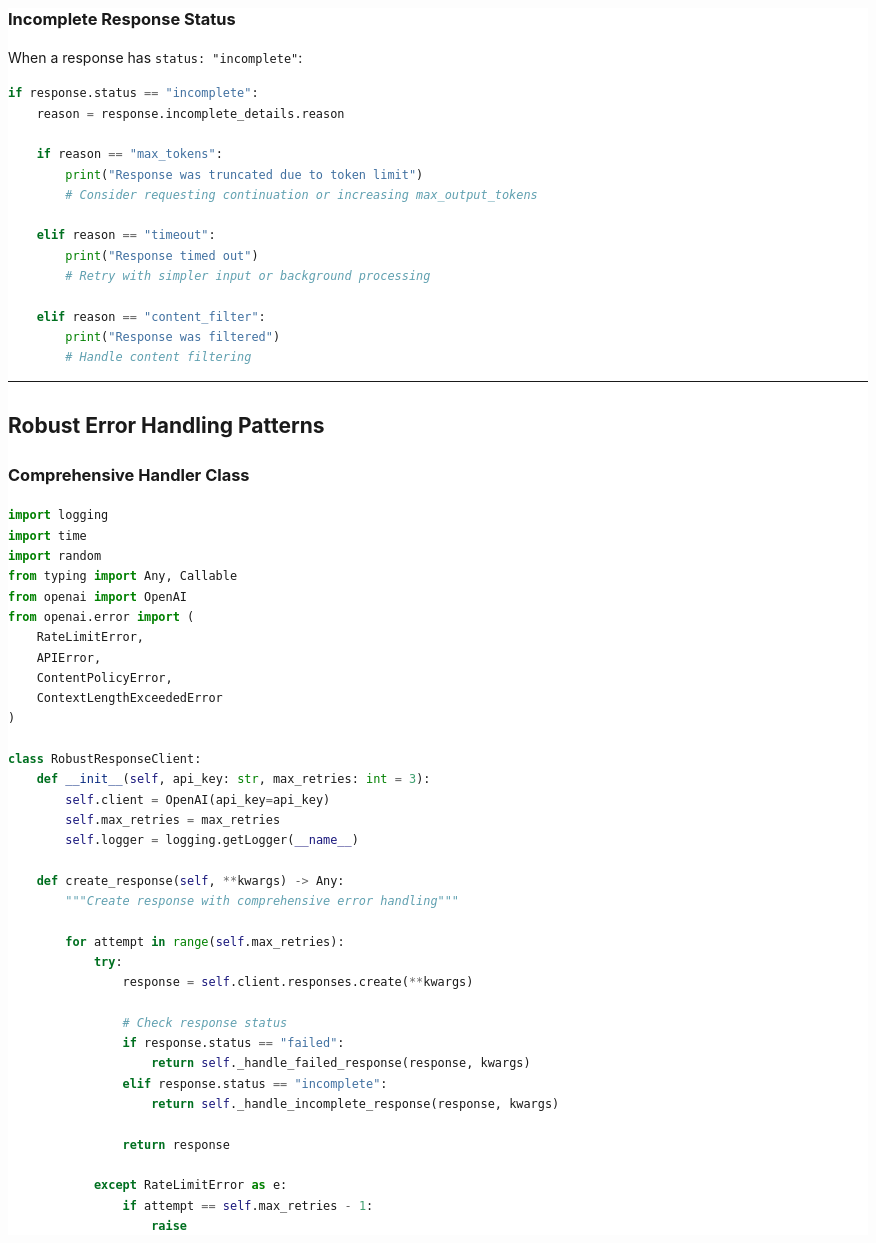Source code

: ### Incomplete Response Status

When a response has `status: "incomplete"`:

```python
if response.status == "incomplete":
    reason = response.incomplete_details.reason
    
    if reason == "max_tokens":
        print("Response was truncated due to token limit")
        # Consider requesting continuation or increasing max_output_tokens
        
    elif reason == "timeout":
        print("Response timed out")
        # Retry with simpler input or background processing
        
    elif reason == "content_filter":
        print("Response was filtered")
        # Handle content filtering
```

---

## Robust Error Handling Patterns

### Comprehensive Handler Class

```python
import logging
import time
import random
from typing import Any, Callable
from openai import OpenAI
from openai.error import (
    RateLimitError, 
    APIError, 
    ContentPolicyError,
    ContextLengthExceededError
)

class RobustResponseClient:
    def __init__(self, api_key: str, max_retries: int = 3):
        self.client = OpenAI(api_key=api_key)
        self.max_retries = max_retries
        self.logger = logging.getLogger(__name__)
    
    def create_response(self, **kwargs) -> Any:
        """Create response with comprehensive error handling"""
        
        for attempt in range(self.max_retries):
            try:
                response = self.client.responses.create(**kwargs)
                
                # Check response status
                if response.status == "failed":
                    return self._handle_failed_response(response, kwargs)
                elif response.status == "incomplete":
                    return self._handle_incomplete_response(response, kwargs)
                
                return response
                
            except RateLimitError as e:
                if attempt == self.max_retries - 1:
                    raise
```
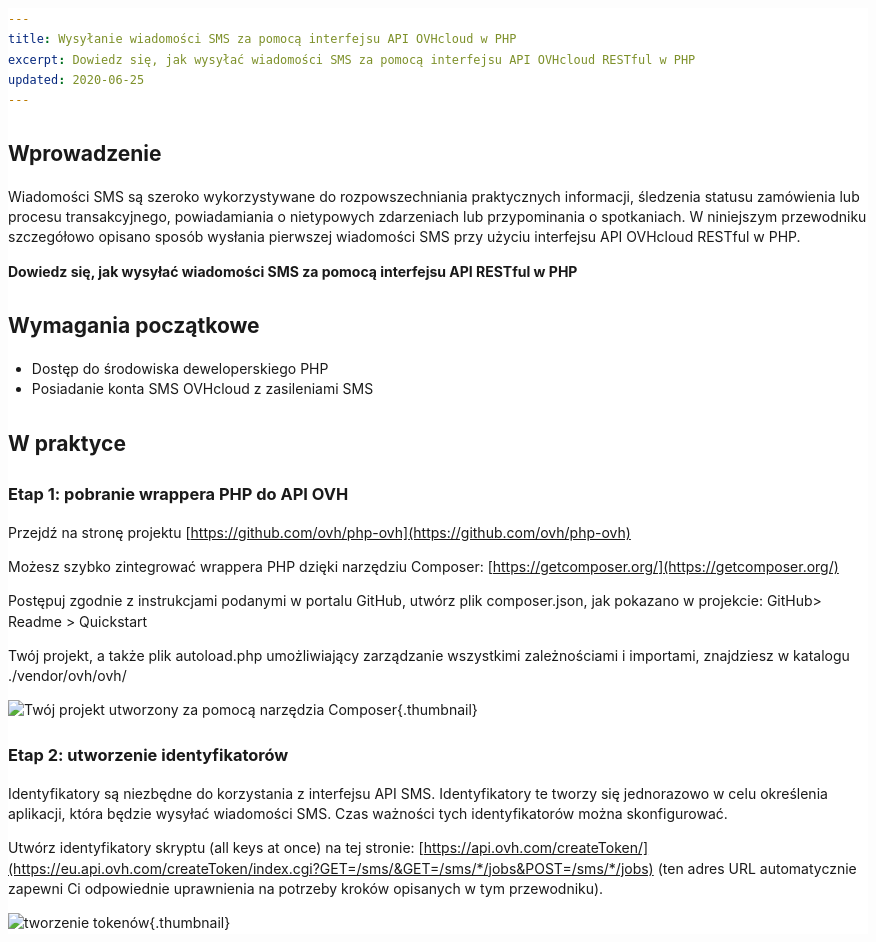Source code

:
 ```yaml
---
title: Wysyłanie wiadomości SMS za pomocą interfejsu API OVHcloud w PHP
excerpt: Dowiedz się, jak wysyłać wiadomości SMS za pomocą interfejsu API OVHcloud RESTful w PHP
updated: 2020-06-25
---
```


## Wprowadzenie

Wiadomości SMS są szeroko wykorzystywane do rozpowszechniania praktycznych informacji, śledzenia statusu zamówienia lub procesu transakcyjnego, powiadamiania o nietypowych zdarzeniach lub przypominania o spotkaniach. W niniejszym przewodniku szczegółowo opisano sposób wysłania pierwszej wiadomości SMS przy użyciu interfejsu API OVHcloud RESTful w PHP. 

**Dowiedz się, jak wysyłać wiadomości SMS za pomocą interfejsu API RESTful w PHP**

## Wymagania początkowe

- Dostęp do środowiska deweloperskiego PHP
- Posiadanie konta SMS OVHcloud z zasileniami SMS

## W praktyce

### Etap 1: pobranie wrappera PHP do API OVH

Przejdź na stronę projektu [https://github.com/ovh/php-ovh](https://github.com/ovh/php-ovh)

Możesz szybko zintegrować wrappera PHP dzięki narzędziu Composer: [https://getcomposer.org/](https://getcomposer.org/)

Postępuj zgodnie z instrukcjami podanymi w portalu GitHub, utwórz plik composer.json, jak pokazano w projekcie:
GitHub> Readme > Quickstart

Twój projekt, a także plik autoload.php umożliwiający zarządzanie wszystkimi zależnościami i importami, znajdziesz w katalogu ./vendor/ovh/ovh/

![Twój projekt utworzony za pomocą narzędzia Composer](images/img_2450.jpg){.thumbnail}

### Etap 2: utworzenie identyfikatorów

Identyfikatory są niezbędne do korzystania z interfejsu API SMS. Identyfikatory te tworzy się jednorazowo w celu określenia aplikacji, która będzie wysyłać wiadomości SMS. Czas ważności tych identyfikatorów można skonfigurować.

Utwórz identyfikatory skryptu (all keys at once) na tej stronie:
[https://api.ovh.com/createToken/](https://eu.api.ovh.com/createToken/index.cgi?GET=/sms/&GET=/sms/*/jobs&POST=/sms/*/jobs) (ten adres URL automatycznie zapewni Ci odpowiednie uprawnienia na potrzeby kroków opisanych w tym przewodniku).

![tworzenie tokenów](images/img_2451.jpg){.thumbnail}

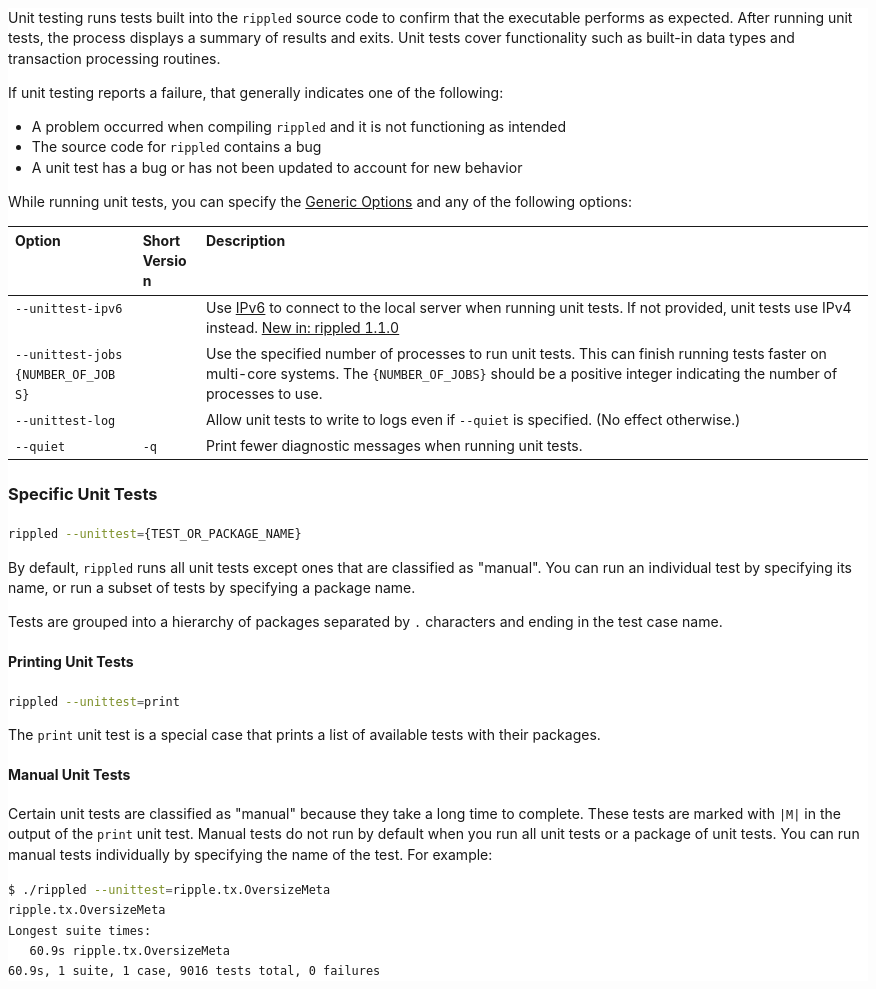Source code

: Unit testing runs tests built into the `rippled` source code to confirm that the executable performs as expected. After running unit tests, the process displays a summary of results and exits. Unit tests cover functionality such as built-in data types and transaction processing routines.

If unit testing reports a failure, that generally indicates one of the following:

- A problem occurred when compiling `rippled` and it is not functioning as intended
- The source code for `rippled` contains a bug
- A unit test has a bug or has not been updated to account for new behavior

While running unit tests, you can specify the [Generic Options](#generic-options) and any of the following options:

| Option                             | Short Version | Description             |
|:-----------------------------------|:--------------|:------------------------|
| `--unittest-ipv6`                  |               | Use [IPv6](https://en.wikipedia.org/wiki/IPv6) to connect to the local server when running unit tests. If not provided, unit tests use IPv4 instead. [New in: rippled 1.1.0](https://github.com/XRPLF/rippled/releases/tag/1.1.0 "BADGE_BLUE") |
| `--unittest-jobs {NUMBER_OF_JOBS}` |               | Use the specified number of processes to run unit tests. This can finish running tests faster on multi-core systems. The `{NUMBER_OF_JOBS}` should be a positive integer indicating the number of processes to use. |
| `--unittest-log`                   |               | Allow unit tests to write to logs even if `--quiet` is specified. (No effect otherwise.) |
| `--quiet`                          | `-q`          | Print fewer diagnostic messages when running unit tests. |


### Specific Unit Tests

```bash
rippled --unittest={TEST_OR_PACKAGE_NAME}
```

By default, `rippled` runs all unit tests except ones that are classified as "manual". You can run an individual test by specifying its name, or run a subset of tests by specifying a package name.

Tests are grouped into a hierarchy of packages separated by `.` characters and ending in the test case name.

#### Printing Unit Tests

```bash
rippled --unittest=print
```

The `print` unit test is a special case that prints a list of available tests with their packages.

#### Manual Unit Tests

Certain unit tests are classified as "manual" because they take a long time to complete. These tests are marked with `|M|` in the output of the `print` unit test. Manual tests do not run by default when you run all unit tests or a package of unit tests. You can run manual tests individually by specifying the name of the test. For example:

```bash
$ ./rippled --unittest=ripple.tx.OversizeMeta
ripple.tx.OversizeMeta
Longest suite times:
   60.9s ripple.tx.OversizeMeta
60.9s, 1 suite, 1 case, 9016 tests total, 0 failures
```
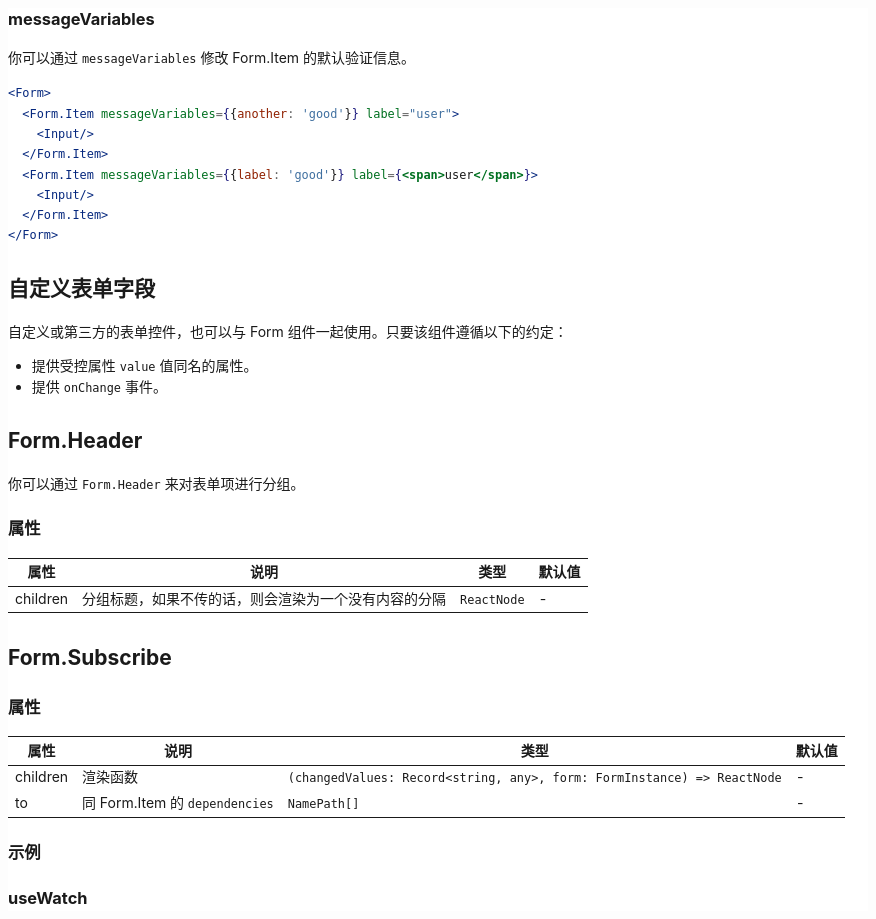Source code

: ### messageVariables

你可以通过 `messageVariables` 修改 Form.Item 的默认验证信息。

```jsx
<Form>
  <Form.Item messageVariables={{another: 'good'}} label="user">
    <Input/>
  </Form.Item>
  <Form.Item messageVariables={{label: 'good'}} label={<span>user</span>}>
    <Input/>
  </Form.Item>
</Form>
```

## 自定义表单字段

自定义或第三方的表单控件，也可以与 Form 组件一起使用。只要该组件遵循以下的约定：

- 提供受控属性 `value` 值同名的属性。
- 提供 `onChange` 事件。

<code src="./demos/demo4.tsx"></code>

## Form.Header

你可以通过 `Form.Header` 来对表单项进行分组。

### 属性

| 属性 | 说明 | 类型 | 默认值 |
| --- | --- | --- | --- |
| children | 分组标题，如果不传的话，则会渲染为一个没有内容的分隔 | `ReactNode` | - |

## Form.Subscribe

### 属性

| 属性 | 说明 | 类型 | 默认值 |
| --- | --- | --- | --- |
| children | 渲染函数 | `(changedValues: Record<string, any>, form: FormInstance) => ReactNode` | - |
| to | 同 Form.Item 的 `dependencies` | `NamePath[]` | - |

### 示例

<code src="./demos/demo-subscribe.tsx"></code>

### useWatch

<code src="./demos/demo-use-watch.tsx"></code>
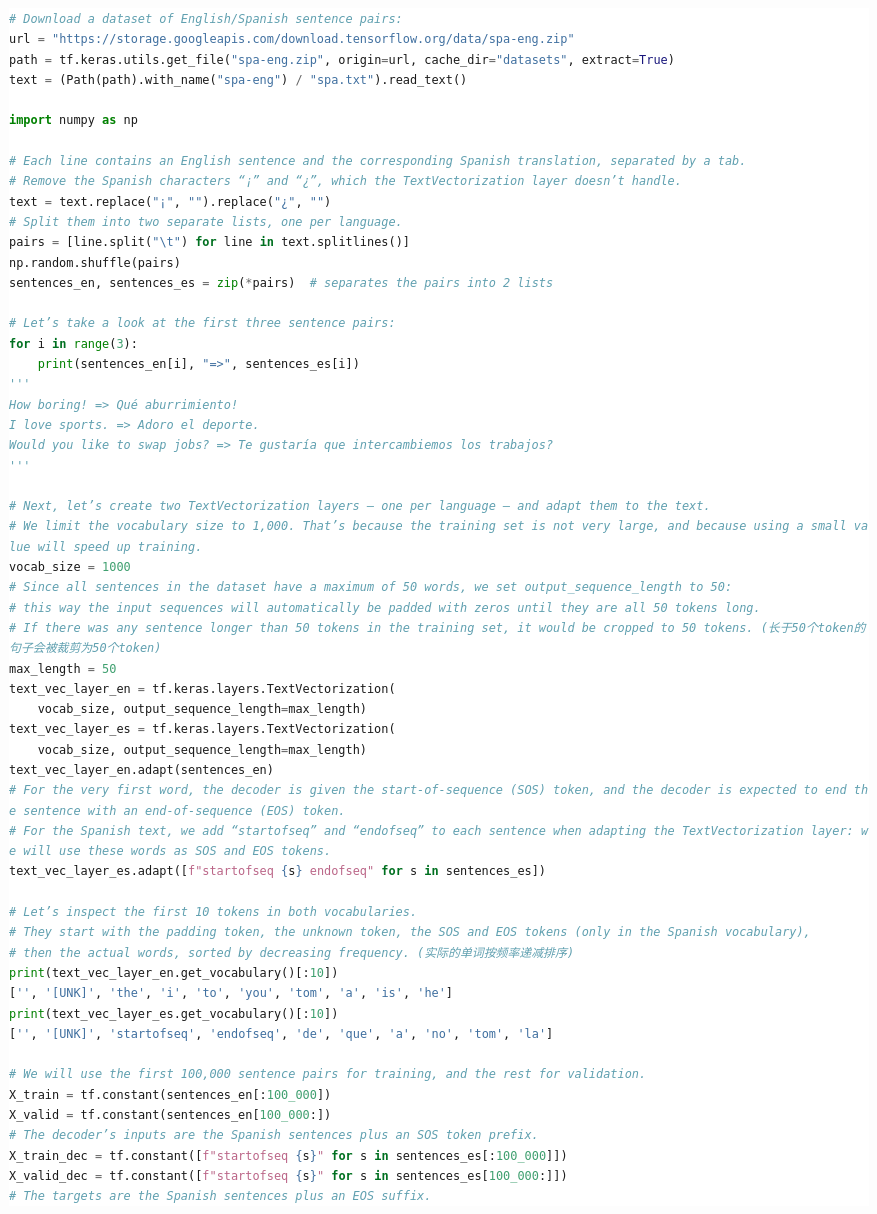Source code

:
 ```python
# Download a dataset of English/Spanish sentence pairs:
url = "https://storage.googleapis.com/download.tensorflow.org/data/spa-eng.zip"
path = tf.keras.utils.get_file("spa-eng.zip", origin=url, cache_dir="datasets", extract=True)
text = (Path(path).with_name("spa-eng") / "spa.txt").read_text()

import numpy as np

# Each line contains an English sentence and the corresponding Spanish translation, separated by a tab.
# Remove the Spanish characters “¡” and “¿”, which the TextVectorization layer doesn’t handle.
text = text.replace("¡", "").replace("¿", "")
# Split them into two separate lists, one per language.
pairs = [line.split("\t") for line in text.splitlines()]
np.random.shuffle(pairs)
sentences_en, sentences_es = zip(*pairs)  # separates the pairs into 2 lists

# Let’s take a look at the first three sentence pairs:
for i in range(3):
    print(sentences_en[i], "=>", sentences_es[i])
'''
How boring! => Qué aburrimiento!
I love sports. => Adoro el deporte.
Would you like to swap jobs? => Te gustaría que intercambiemos los trabajos?
'''

# Next, let’s create two TextVectorization layers — one per language — and adapt them to the text.
# We limit the vocabulary size to 1,000. That’s because the training set is not very large, and because using a small value will speed up training.
vocab_size = 1000
# Since all sentences in the dataset have a maximum of 50 words, we set output_sequence_length to 50: 
# this way the input sequences will automatically be padded with zeros until they are all 50 tokens long. 
# If there was any sentence longer than 50 tokens in the training set, it would be cropped to 50 tokens. (长于50个token的句子会被裁剪为50个token)
max_length = 50
text_vec_layer_en = tf.keras.layers.TextVectorization(
    vocab_size, output_sequence_length=max_length)
text_vec_layer_es = tf.keras.layers.TextVectorization(
    vocab_size, output_sequence_length=max_length)
text_vec_layer_en.adapt(sentences_en)
# For the very first word, the decoder is given the start-of-sequence (SOS) token, and the decoder is expected to end the sentence with an end-of-sequence (EOS) token.
# For the Spanish text, we add “startofseq” and “endofseq” to each sentence when adapting the TextVectorization layer: we will use these words as SOS and EOS tokens.
text_vec_layer_es.adapt([f"startofseq {s} endofseq" for s in sentences_es])

# Let’s inspect the first 10 tokens in both vocabularies. 
# They start with the padding token, the unknown token, the SOS and EOS tokens (only in the Spanish vocabulary), 
# then the actual words, sorted by decreasing frequency. (实际的单词按频率递减排序)
print(text_vec_layer_en.get_vocabulary()[:10])
['', '[UNK]', 'the', 'i', 'to', 'you', 'tom', 'a', 'is', 'he']
print(text_vec_layer_es.get_vocabulary()[:10])
['', '[UNK]', 'startofseq', 'endofseq', 'de', 'que', 'a', 'no', 'tom', 'la']

# We will use the first 100,000 sentence pairs for training, and the rest for validation.
X_train = tf.constant(sentences_en[:100_000])
X_valid = tf.constant(sentences_en[100_000:])
# The decoder’s inputs are the Spanish sentences plus an SOS token prefix.
X_train_dec = tf.constant([f"startofseq {s}" for s in sentences_es[:100_000]])
X_valid_dec = tf.constant([f"startofseq {s}" for s in sentences_es[100_000:]])
# The targets are the Spanish sentences plus an EOS suffix.
```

**Aim of the exercise:** Count the lines of the data above where the string "packages" shows up; reply with the number only.

**Answer box:** 2